WORK TO COMPLETE:
Please transcribe the data below in full. Omit any picture you find in it.

(Images with bounding boxes)
>>>>

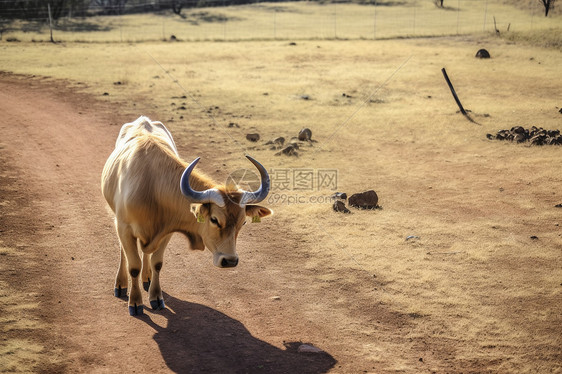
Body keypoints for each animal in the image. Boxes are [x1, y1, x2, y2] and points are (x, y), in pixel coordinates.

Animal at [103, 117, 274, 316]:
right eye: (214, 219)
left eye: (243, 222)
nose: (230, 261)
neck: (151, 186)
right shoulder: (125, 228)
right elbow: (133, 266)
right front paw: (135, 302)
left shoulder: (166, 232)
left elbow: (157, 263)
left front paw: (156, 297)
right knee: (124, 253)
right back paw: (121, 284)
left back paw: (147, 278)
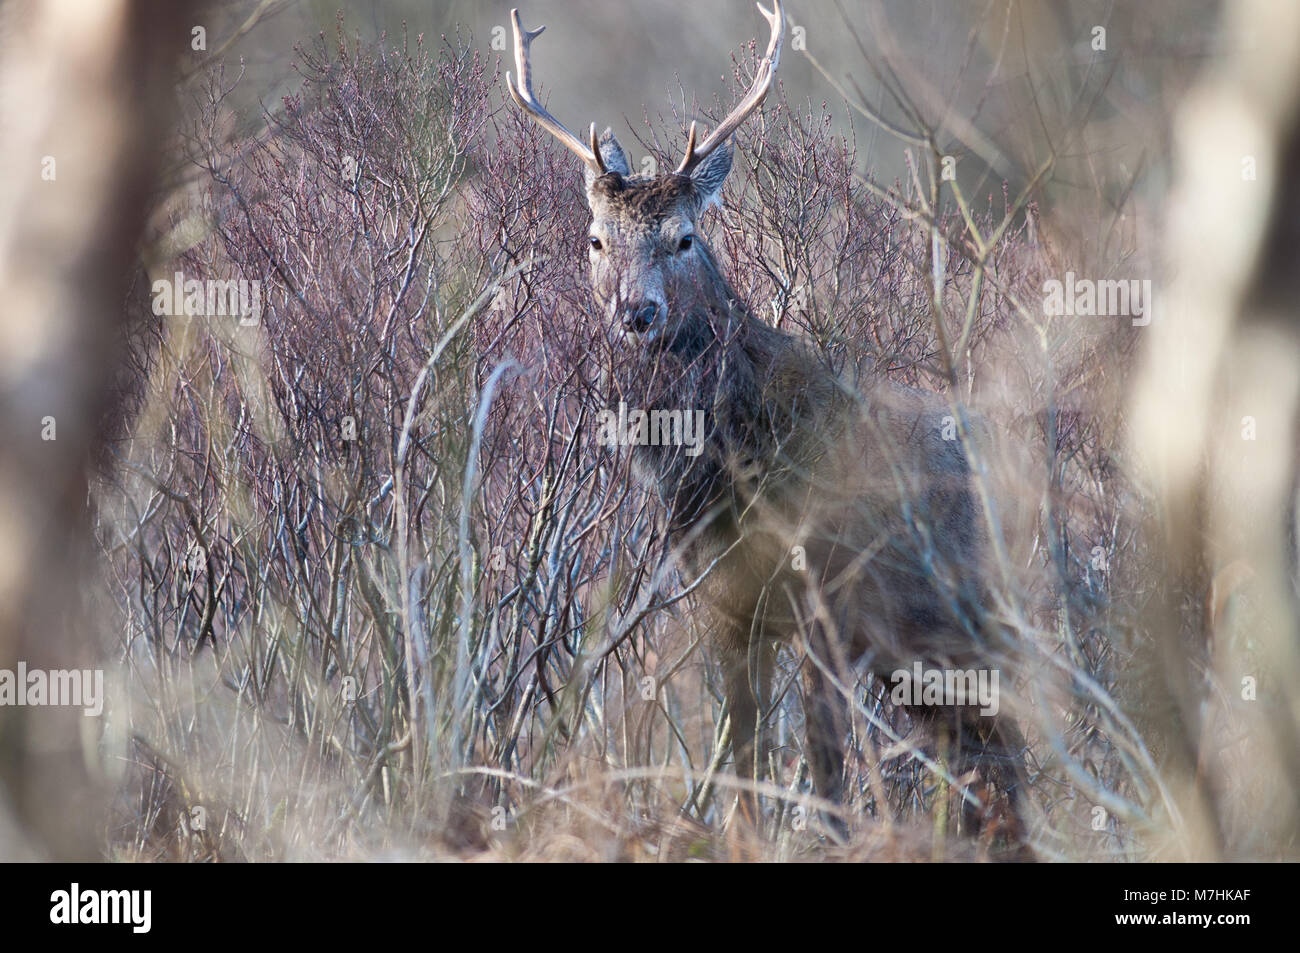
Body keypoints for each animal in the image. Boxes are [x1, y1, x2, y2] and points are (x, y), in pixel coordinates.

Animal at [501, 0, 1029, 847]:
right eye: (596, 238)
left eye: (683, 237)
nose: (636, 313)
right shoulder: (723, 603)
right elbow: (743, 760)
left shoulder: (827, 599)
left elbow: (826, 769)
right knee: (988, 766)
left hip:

<<<<

RESPONSE:
Body keypoints for each animal in the image. Boxes are [x1, y1, x2, y2] and points are (x, y), in pixel coordinates.

Animal at [103, 117, 274, 316]:
right eye: (214, 219)
left eye: (243, 222)
nose: (230, 261)
neck: (151, 186)
right shoulder: (125, 228)
right elbow: (133, 266)
right front paw: (135, 302)
left shoulder: (166, 232)
left elbow: (157, 263)
left front paw: (156, 297)
right knee: (124, 253)
right back paw: (121, 284)
left back paw: (147, 278)
Body keypoints for each animal in the image. Boxes are [x1, y1, x2, y2] and points are (x, y), in pixel coordinates.

Animal at [501, 0, 1029, 847]:
right eye: (596, 238)
left eye: (683, 237)
nose: (636, 313)
right shoulder: (723, 603)
right elbow: (743, 760)
left shoulder: (827, 599)
left elbow: (826, 769)
right knee: (988, 766)
left hip:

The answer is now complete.